We notice so many young children running around the flat. Ah Yaw’s mother explained that they are her great grandchildren from her late eldest son and children of her late daughter & son in law. My mother was extremely envious of her great grandmother status. Ah Yaw also showed me photos of his other sisters and brothers whilst giving me a brief run down of what they are doing, where they are staying and how they are doing in life etc. The eldest sister is staying just few blocks away in Woodlands whilst the youngest sister who is a Manager Nurse lives in Bishan. I even spoke to the eldest sister over the phone when Ah Yaw called her. To my surprise, I was able to recognize her voice instantly. It is amazing that after more than 30 yrs, her voice still remains unchanged. The same soft, clear voice. She used to give tuition to the neighbors for a small fee. My mother and others in the kampung called her the tuition teacher then.

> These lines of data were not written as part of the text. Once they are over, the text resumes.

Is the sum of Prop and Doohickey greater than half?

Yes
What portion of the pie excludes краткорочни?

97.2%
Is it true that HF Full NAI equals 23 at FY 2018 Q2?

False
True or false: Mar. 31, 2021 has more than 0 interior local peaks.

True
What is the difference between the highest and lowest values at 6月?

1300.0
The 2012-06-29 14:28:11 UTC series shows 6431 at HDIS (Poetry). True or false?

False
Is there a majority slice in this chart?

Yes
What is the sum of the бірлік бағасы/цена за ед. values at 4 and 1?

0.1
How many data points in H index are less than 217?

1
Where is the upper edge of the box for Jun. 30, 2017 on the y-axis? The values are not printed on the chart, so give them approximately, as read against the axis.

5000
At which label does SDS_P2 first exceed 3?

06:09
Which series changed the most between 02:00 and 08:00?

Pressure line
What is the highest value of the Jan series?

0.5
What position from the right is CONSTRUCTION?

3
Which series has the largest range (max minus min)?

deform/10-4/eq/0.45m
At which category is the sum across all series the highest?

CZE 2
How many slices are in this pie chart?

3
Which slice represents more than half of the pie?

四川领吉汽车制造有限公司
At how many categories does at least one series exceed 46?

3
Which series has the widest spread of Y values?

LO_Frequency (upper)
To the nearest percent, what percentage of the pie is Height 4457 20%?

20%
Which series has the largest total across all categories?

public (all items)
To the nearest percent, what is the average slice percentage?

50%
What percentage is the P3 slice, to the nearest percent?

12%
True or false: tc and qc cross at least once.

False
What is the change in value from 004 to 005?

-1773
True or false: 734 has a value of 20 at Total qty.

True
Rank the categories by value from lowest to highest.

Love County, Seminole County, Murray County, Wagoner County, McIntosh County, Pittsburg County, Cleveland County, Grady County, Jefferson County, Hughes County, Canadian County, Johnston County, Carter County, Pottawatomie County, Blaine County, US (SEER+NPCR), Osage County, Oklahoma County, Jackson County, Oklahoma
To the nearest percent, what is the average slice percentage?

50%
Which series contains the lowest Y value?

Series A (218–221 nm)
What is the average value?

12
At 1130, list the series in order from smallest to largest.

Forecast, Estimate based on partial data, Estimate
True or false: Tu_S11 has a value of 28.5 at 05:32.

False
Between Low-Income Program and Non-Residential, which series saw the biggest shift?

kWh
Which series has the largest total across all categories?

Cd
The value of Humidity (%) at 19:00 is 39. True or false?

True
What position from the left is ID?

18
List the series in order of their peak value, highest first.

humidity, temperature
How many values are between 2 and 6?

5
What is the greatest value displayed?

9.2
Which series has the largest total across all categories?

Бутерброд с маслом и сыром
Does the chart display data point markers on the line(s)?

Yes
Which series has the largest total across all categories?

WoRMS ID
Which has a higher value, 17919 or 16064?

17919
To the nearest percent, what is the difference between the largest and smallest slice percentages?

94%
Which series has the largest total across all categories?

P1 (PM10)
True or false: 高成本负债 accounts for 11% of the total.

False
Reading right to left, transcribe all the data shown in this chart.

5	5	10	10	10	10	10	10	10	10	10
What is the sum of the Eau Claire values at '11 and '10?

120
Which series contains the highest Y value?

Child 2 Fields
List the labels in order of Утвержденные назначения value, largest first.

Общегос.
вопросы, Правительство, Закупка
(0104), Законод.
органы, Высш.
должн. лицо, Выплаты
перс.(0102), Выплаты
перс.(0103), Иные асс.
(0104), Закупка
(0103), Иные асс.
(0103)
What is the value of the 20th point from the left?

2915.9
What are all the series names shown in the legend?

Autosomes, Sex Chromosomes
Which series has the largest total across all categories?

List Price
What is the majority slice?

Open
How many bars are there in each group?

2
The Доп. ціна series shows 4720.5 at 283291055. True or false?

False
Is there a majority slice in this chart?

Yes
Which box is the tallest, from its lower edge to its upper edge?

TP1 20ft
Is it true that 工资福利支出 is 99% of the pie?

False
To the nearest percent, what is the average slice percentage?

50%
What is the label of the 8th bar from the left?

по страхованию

After nearly 2 hours, it’s time to leave. The mother walked laboriously to the main gate of the 4-room flat to see us off. Before leaving, I suddenly remember her favorite Tamil phrase, “Baduar Rascal!” That triggered her continuous giggling laughter. The mother kept telling us to visit her on next Deepavali. I promised her we shall pay her a visit. In the secret chambers of my heart, I wish her stay healthy and well giving me the chance to visit her.
I then sent Ah Yaw back to his Eunos home and reluctantly returned home. I gave Ah Yaw a big hug when reached his place. He reminded me that he would be inviting me to his eldest son’s wedding next year. He will try to contact the rest of our old neighbors to gather at his place next year.
Years ago, when I was still a young man, someone told me not to “blink.” He is a middle-age man making that remark after watching all those playful youngsters screaming and having fun. I was standing beside him. He said, “Once you blink, it’s all over.” I was not able to understand what he said. I do understand now.
Too Slow for those who Wait,
Too Swift for those who Fear,
Too Long for those who Grieve,
Too Short for those who Rejoice;
But for those who Love,
Time is not.”
Henry van Dyke
The finishing line is getting nearer and closer in the wheel of life indeed! Neither you nor I could stop it’s relentless forward movement.